Desde que tengo memoria, sea con el Huracán George, las tormentas Olga y Noel, o con cualquiera de las tormentas que se nos acercan cada verano, el Centro de Operaciones de Emergencia hace sus alertas y la población (incluyendo al Estado) hace sus adivinanzas de lo que implican en términos prácticos esas alertas.
La Ley de Gestión de Riesgos y su reglamento que establecen los sistemas de alerta y respuesta para la mitigación de desastres no parecen ser adecuados para las necesidades prácticas de la población, porque si bien establecen alertas para que “la población y las instituciones adopten una acción específica ante la situación que se presenta”, en ninguna parte se define concretamente cuales son esas acciones específicas.
Por un lado, debemos separar las alertas metereológicas de las alertas de riesgos. Es perfectamente posible que un fenómeno atmosférico tenga alta probabilidades de ocurrir pero que los riesgos derivados de este sean menores, o que eventos que no nos choquen directamente sí puedan provocar daños materiales al país. Considerando eso, debemos tener una alerta concreta de riesgos con consecuencias específicas y accionables.

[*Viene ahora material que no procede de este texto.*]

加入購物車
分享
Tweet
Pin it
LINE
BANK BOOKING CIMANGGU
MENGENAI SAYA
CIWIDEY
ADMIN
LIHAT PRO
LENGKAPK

En términos prácticos, bajo un esquema de alerta de riesgos, una alerta roja significa una suspensión inmediata de labores y clases en los centros educativos, suspensión que se levanta el día laborable siguiente a la terminación de la alerta roja. Nada de interpretaciones aisladas en el sector público o privado, nada de aclaraciones del Ministerio de Trabajo o de Educación, la alerta en sí viene con consecuencias directas y accionables para todos.
Junto a esto también se deben incluir guías de mejores prácticas en la formación de planes de contingencia institucional del sector público y privado que definan las acciones específicas apropiadas para cada nivel de alerta, lo que a su vez vendría acompañado de una definición de “servicios esenciales” que deben procurar su continuidad aún durante la ocurrencia de un evento de riesgo.
Un sistema de alerta de riesgos puede y debe tener matices que una alerta meteorológica no tiene, pudiendo activarse para barrios o municipios o hasta sectores económicos o sociales específicos sin tener que impactar a toda una provincia o el país, lo que le daría el carácter que deben tener este tipo de alertas tanto para la población que lo recibe como para el Consejo Nacional de Prevención, Mitigación y Respuesta ante desastres que las emite.
Estamos entrando una nueva era climática en el planeta, y República Dominicana en específico es especialmente vulnerable. El sistema de gestión de riesgos para hacer frente y mitigar las consecuencias debe ser refinado para reflejar la naturaleza del riesgo al que nos enfrentamos y para ello necesitamos un sistema de alertas claro y accionable sin interpretaciones.